The Archives Act 1957 of New Zealand consolidated the law relating to public recordkeeping.

==Overview==
The Archives Act 1957 was a piece of legislation in New Zealand that established the framework for the custody and preservation of public archives including:
- Establishment of National Archives: The Act created the National Archives within the Department of Internal Affairs and appointed a Chief Archivist to oversee the archives.
- Custody and Preservation: It mandated the deposit of public archives in the National Archives and required that public records not be destroyed or disposed of without the Chief Archivist's authoritsation.

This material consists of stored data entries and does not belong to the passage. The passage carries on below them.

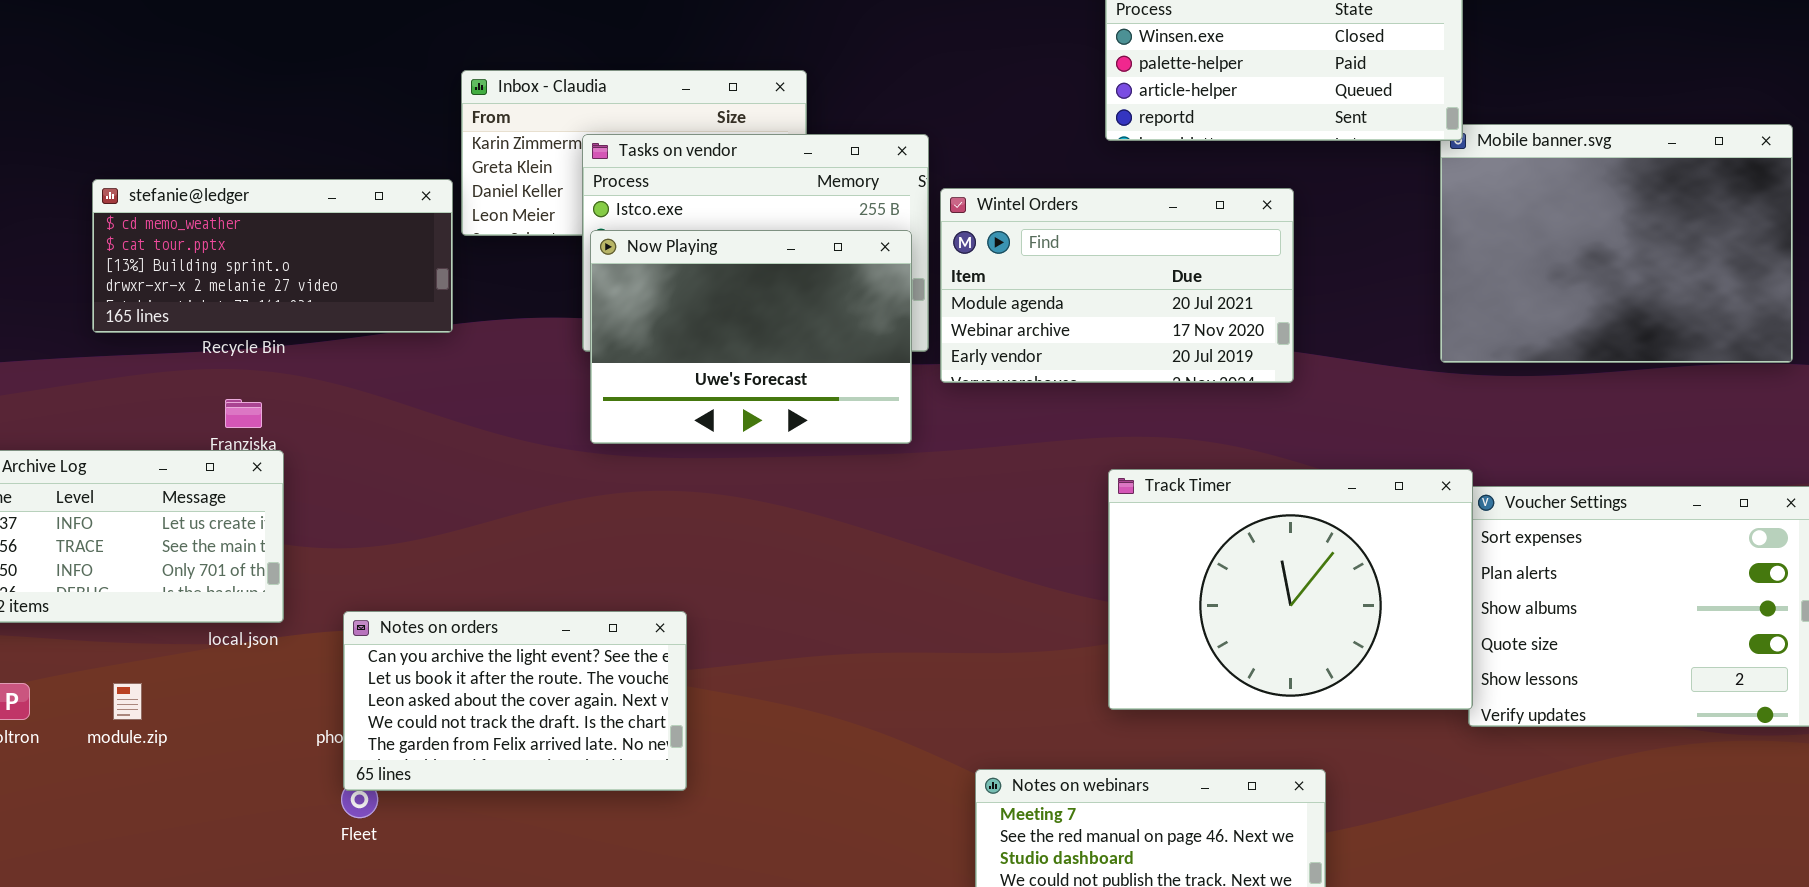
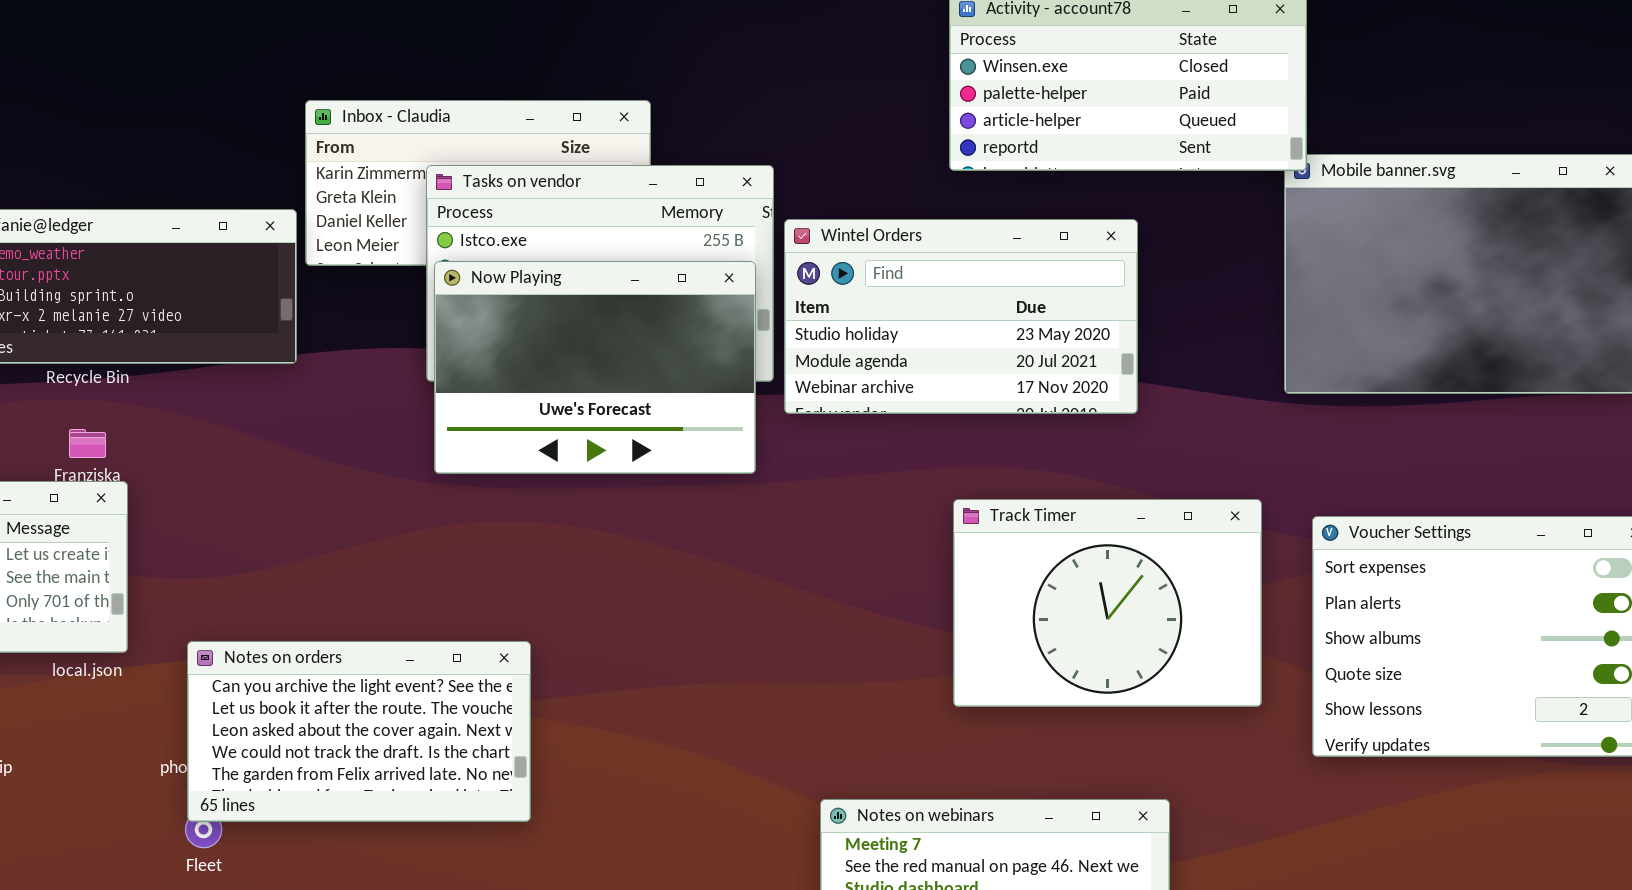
Wintel Orders: [940,188,1294,383] -> [784,219,1138,414], scrolled up 1 row
Track Timer: [1108,469,1473,710] -> [953,499,1262,707], resized

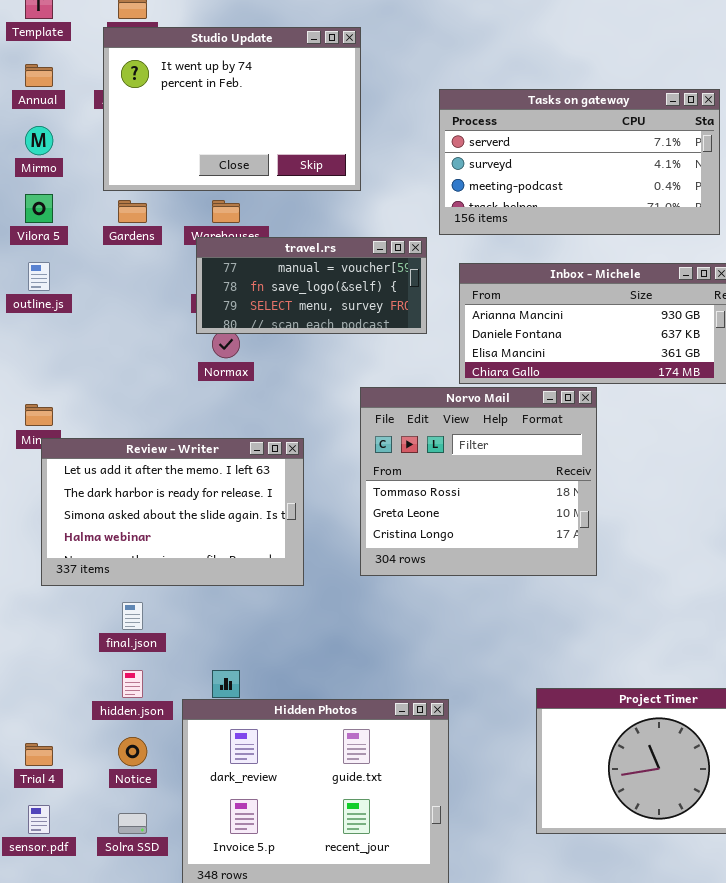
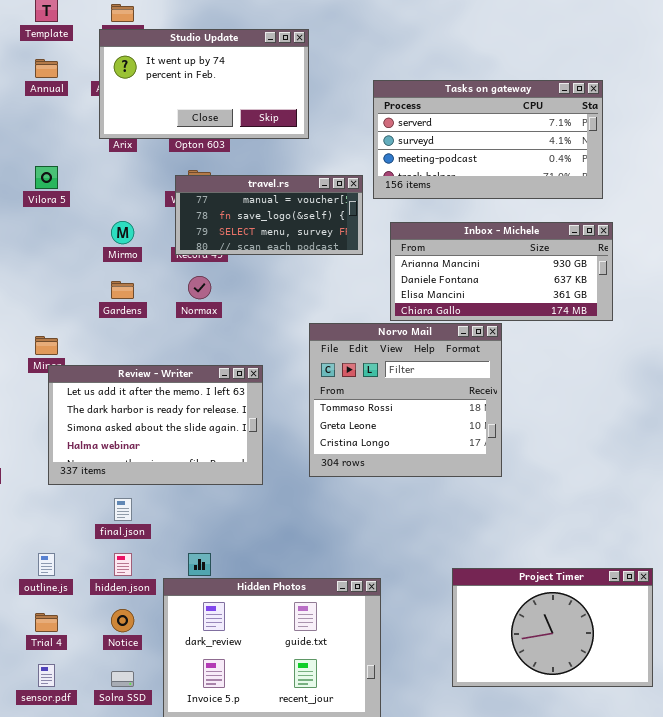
Studio Update: [103,27,361,191] -> [99,29,309,139], resized
Mirmo: [25,126,53,155] -> [111,221,134,244], moved
Gardens: [118,200,147,223] -> [111,281,134,299], moved
travel.rs: [196,237,427,334] -> [175,175,363,255], moved
outline.js: [28,262,50,291] -> [38,553,55,576], moved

- Public Access: The Act affirmed public access to the National Archives, ensuring that the public could view historical records.
- Disposal of Records: The Chief Archivist had the power to approve the disposal of official records and could require the transfer of records to the National Archives after 25 years.

The Archives Act 1957 was eventually replaced by the Public Records Act 2005, which expanded the role of Archives New Zealand and addressed the management of digital records.